TRY IT. In the entries below, report every line containing the word "which", copying each such line in full. Treat the match as case-sensitive.

(Records excerpted from a collection)

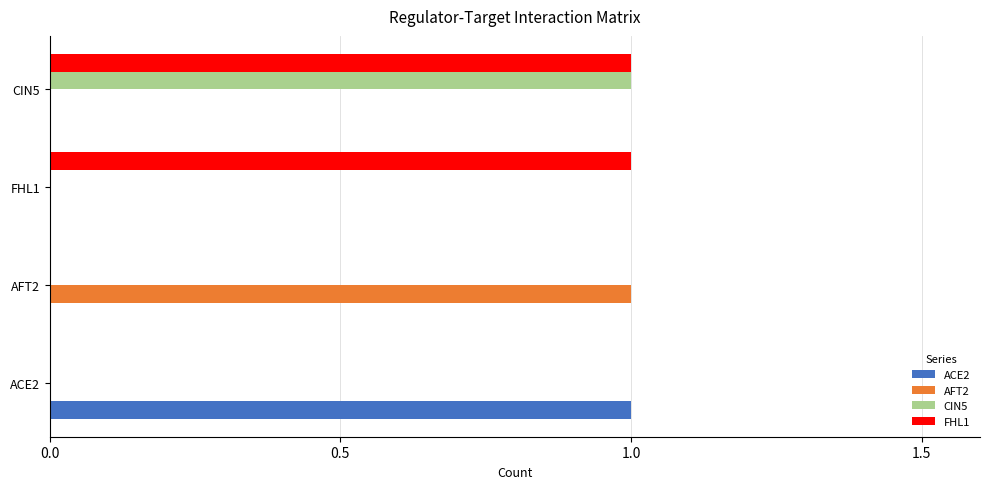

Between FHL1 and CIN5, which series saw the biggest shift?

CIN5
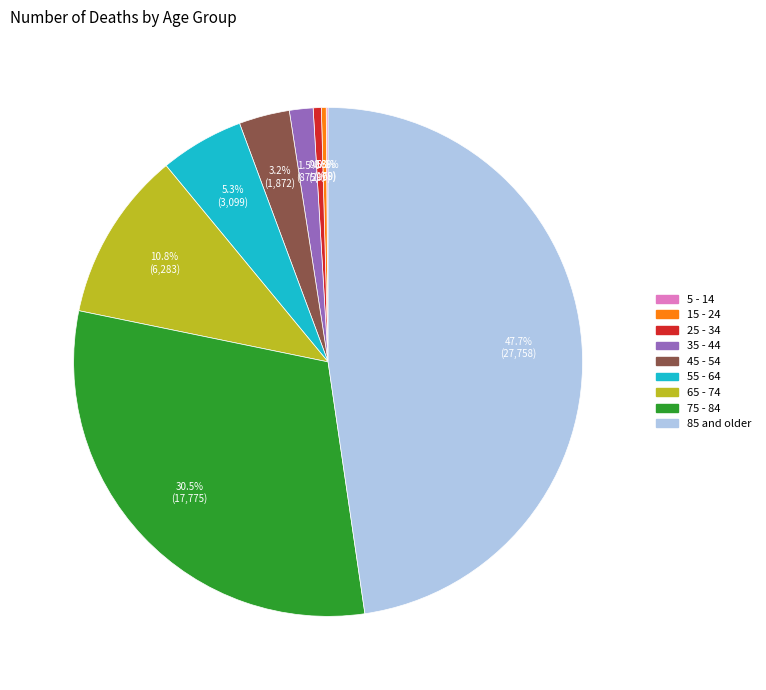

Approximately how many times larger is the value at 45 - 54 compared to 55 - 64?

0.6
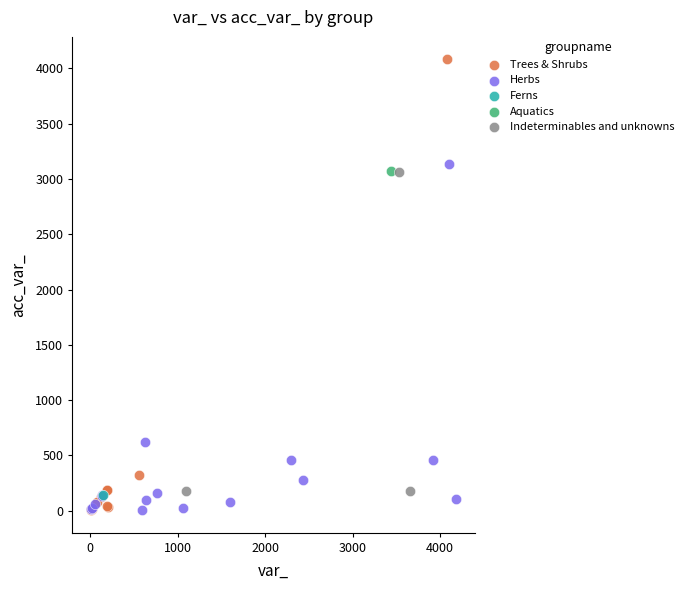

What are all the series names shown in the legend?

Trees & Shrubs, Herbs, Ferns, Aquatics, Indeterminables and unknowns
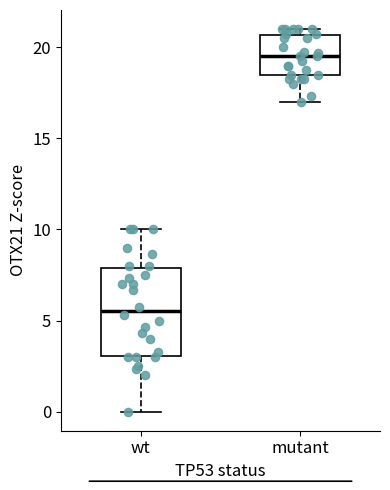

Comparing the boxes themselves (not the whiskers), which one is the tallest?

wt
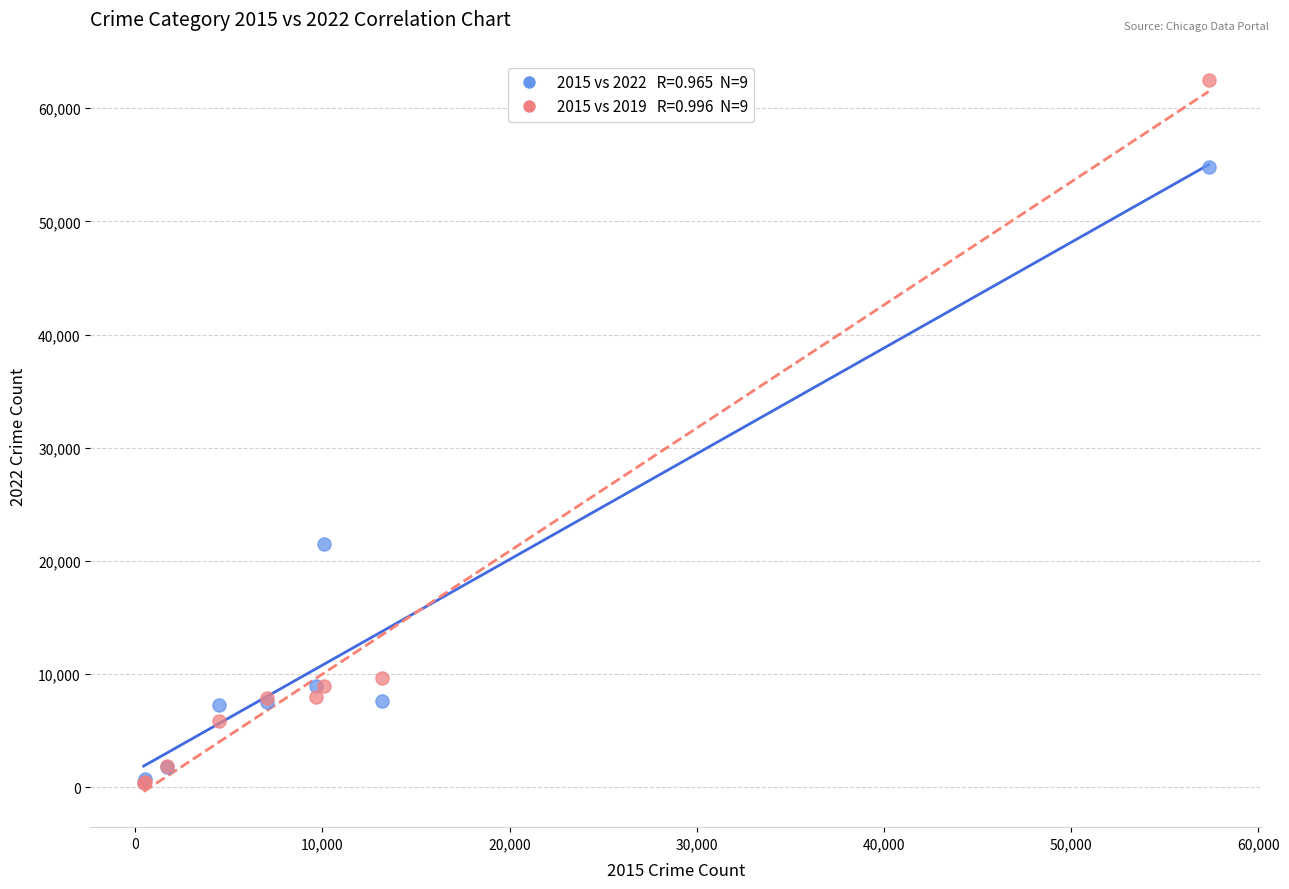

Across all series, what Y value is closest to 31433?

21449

RESPONSE BOX.
Between FHL1 and CIN5, which series saw the biggest shift?
Comparing the boxes themselves (not the whiskers), which one is the tallest?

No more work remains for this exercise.